=== The data ===
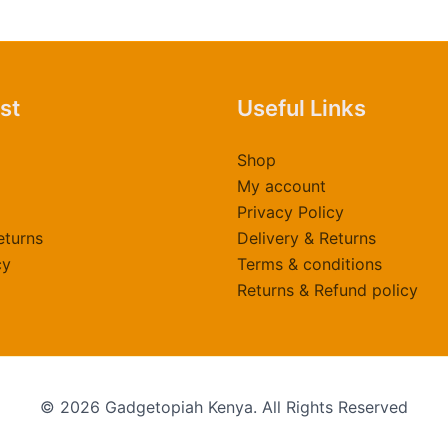
t
p
p
ast
Useful Links
Shop
My account
Privacy Policy
eturns
Delivery & Returns
cy
Terms & conditions
Returns & Refund policy
© 2026 Gadgetopiah Kenya. All Rights Reserved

=== What to do ===
Repeat the entries exactly as they are given, leaving out each image.

=== Solution to this task ===
t
p
p
ast
Useful Links
Shop
My account
Privacy Policy
eturns
Delivery & Returns
cy
Terms & conditions
Returns & Refund policy
© 2026 Gadgetopiah Kenya. All Rights Reserved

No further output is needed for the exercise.